## Assumptions in Geometric Probability ☆

| September 12, 2014

Geometric probability makes use of measurement to determine probabilities. For example, the probability of hitting a bullseye could be found by computing the ratio of the area of the bullseye (4π in^2) and the area of the entire dart board (64π in^2), which is 4/64 = 0.0625; or the probability of breaking a stick randomly and one of the pieces being less than 3 in could be found by the ratio of the length(s) that would make the break point result in one of the pieces being less than 3 in (3 in + 3 in) and the total length of the stick (10 in), which is 6/10 = 0.60 (see figures below). This geometric approach using measurements parallels the most common approach to probability more generally: P(E) = number of outcomes in the event / number of outcomes in the sample space. (Despite the fact that in the scenarios below the number of outcomes – where the dart or the break could land – is (uncountably) infinite.)

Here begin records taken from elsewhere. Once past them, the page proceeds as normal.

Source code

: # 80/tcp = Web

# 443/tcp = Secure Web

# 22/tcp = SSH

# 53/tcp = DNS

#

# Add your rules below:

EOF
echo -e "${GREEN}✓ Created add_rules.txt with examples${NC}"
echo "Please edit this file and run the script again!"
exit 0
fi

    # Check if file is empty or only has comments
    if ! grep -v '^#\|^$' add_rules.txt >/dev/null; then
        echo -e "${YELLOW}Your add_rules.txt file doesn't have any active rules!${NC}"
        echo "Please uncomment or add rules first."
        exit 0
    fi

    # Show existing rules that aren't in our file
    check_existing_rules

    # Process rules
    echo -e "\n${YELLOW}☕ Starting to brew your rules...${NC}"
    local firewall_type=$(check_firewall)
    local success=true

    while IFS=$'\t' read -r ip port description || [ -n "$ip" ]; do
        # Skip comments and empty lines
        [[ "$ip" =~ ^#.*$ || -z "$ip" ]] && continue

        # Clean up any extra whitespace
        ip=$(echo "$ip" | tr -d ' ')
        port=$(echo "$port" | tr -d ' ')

So let’s take a look at another problem. (Note: this problem was inspired by conversations with a colleague, Bill Zahner.) Let’s assume that we are going to construct an isosceles triangle. The base length is 10 in. The lengths of the other two sides will be a randomly chosen real number between 5 and 10 in (note, the side length being greater than 5 in guarantees forming a triangle, and anything under 10 in makes it non-equilateral). What is the probability that the resultant triangle is acute? obtuse? right? The figure below provides some insight – where along the perpendicular bisector of the isosceles triangle determines the classification of the triangle. So, using geometric probability, we could determine the likelihood of forming an obtuse triangle by computing the ratio of lengths: namely, the length up to the semicircle, which is 5 in, divided by the entire length, which is 5√3. So P(obtuse)=5/5√3 ≈ 0.577. Similarly, P(acute)=(5√3 – 5)/5√3 ≈ 0.423, and P(right)=0. Dealing with the probability of forming a right triangle being zero, despite in fact being possible, is difficult enough; but dealing with the fact that long-term simulations of the problem put the probability of being obtuse as less than the probability of being acute, indicating that these probabilities are, in fact, incorrect, takes additional insight into and understanding about the underlying assumptions of geometric probabilities.

Using geometric probability assumes that every point in the space is equally likely – in other words, that the distribution of outcomes is uniform. In this case, the “space” is the line segment (along the perpendicular bisector) for where the third vertex of the triangle could be. Although it is possible for the third vertex to fall anywhere along this line, how these points fall on that line is, in fact, not uniformly distributed. The video below models the situation in motion, indicating that the third vertex being near the base is much less likely than other places – in other words, the possible vertex points are not uniformly distributed. Using geometric measurements to determine the probability is inappropriate.